Data excerpts
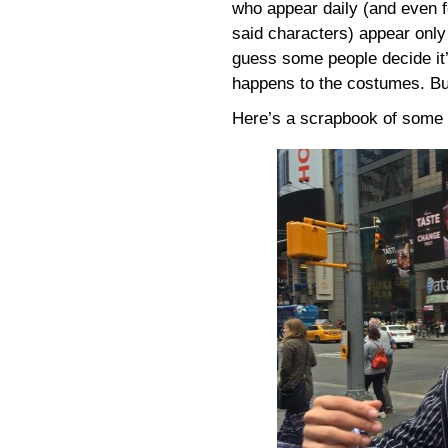
who appear daily (and even 
said characters) appear only
guess some people decide it’
happens to the costumes. But 
Here’s a scrapbook of some 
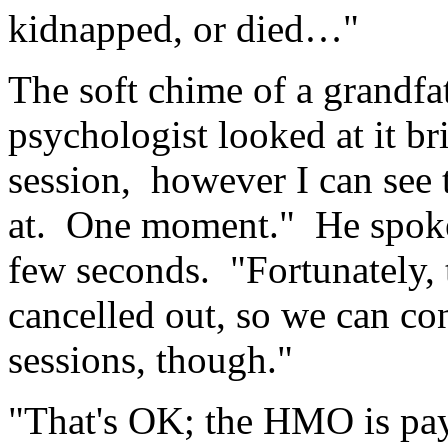
kidnapped, or died…"
The soft chime of a grandfat
psychologist looked at it bri
session, however I can see 
at. One moment." He spoke 
few seconds. "Fortunately,
cancelled out, so we can con
sessions, though."
"That's OK; the HMO is pay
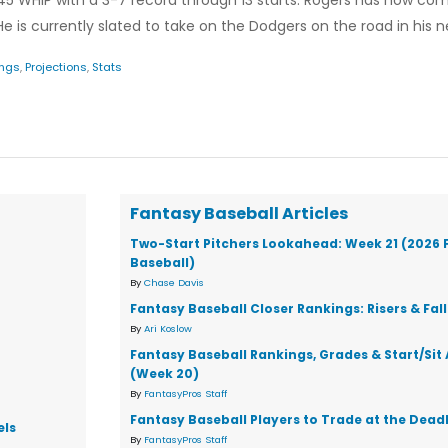
.45 WHIP with a 3-7 record through 13 starts. Rogers has now co
. He is currently slated to take on the Dodgers on the road in his ne
ings
,
Projections
,
Stats
Fantasy Baseball Articles
Two-Start Pitchers Lookahead: Week 21 (2026 
Baseball)
By
Chase Davis
Fantasy Baseball Closer Rankings: Risers & Fal
By
Ari Koslow
Fantasy Baseball Rankings, Grades & Start/Sit
(Week 20)
By
FantasyPros Staff
Fantasy Baseball Players to Trade at the Dead
els
By
FantasyPros Staff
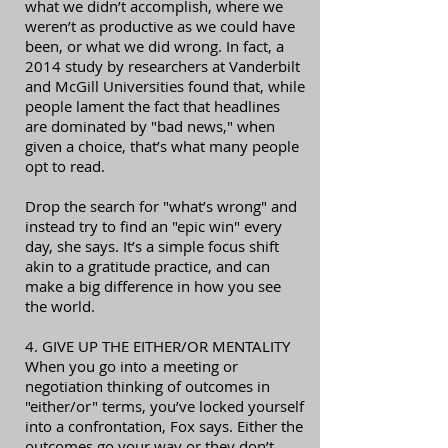
what we didn’t accomplish, where we
weren’t as productive as we could have
been, or what we did wrong. In fact, a
2014 study by researchers at Vanderbilt
and McGill Universities found that, while
people lament the fact that headlines
are dominated by "bad news," when
given a choice, that’s what many people
opt to read.
Drop the search for "what’s wrong" and
instead try to find an "epic win" every
day, she says. It’s a simple focus shift
akin to a gratitude practice, and can
make a big difference in how you see
the world.
4. GIVE UP THE EITHER/OR MENTALITY
When you go into a meeting or
negotiation thinking of outcomes in
"either/or" terms, you’ve locked yourself
into a confrontation, Fox says. Either the
outcomes go your way or they don’t.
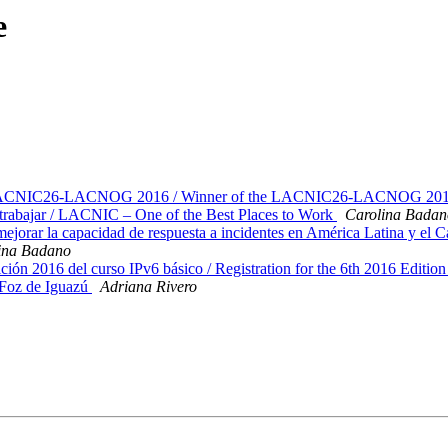
e
n LACNIC26-LACNOG 2016 / Winner of the LACNIC26-LACNOG 2016 S
rabajar / LACNIC – One of the Best Places to Work
Carolina Badan
ar la capacidad de respuesta a incidentes en América Latina y el C
ina Badano
ción 2016 del curso IPv6 básico / Registration for the 6th 2016 Editi
Foz de Iguazú
Adriana Rivero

[EXERCISE PROMPT]: The answer must be every line of the records above that holds the word "into".

[YOUR RESPONSE]:
When you go into a meeting or
into a confrontation, Fox says. Either the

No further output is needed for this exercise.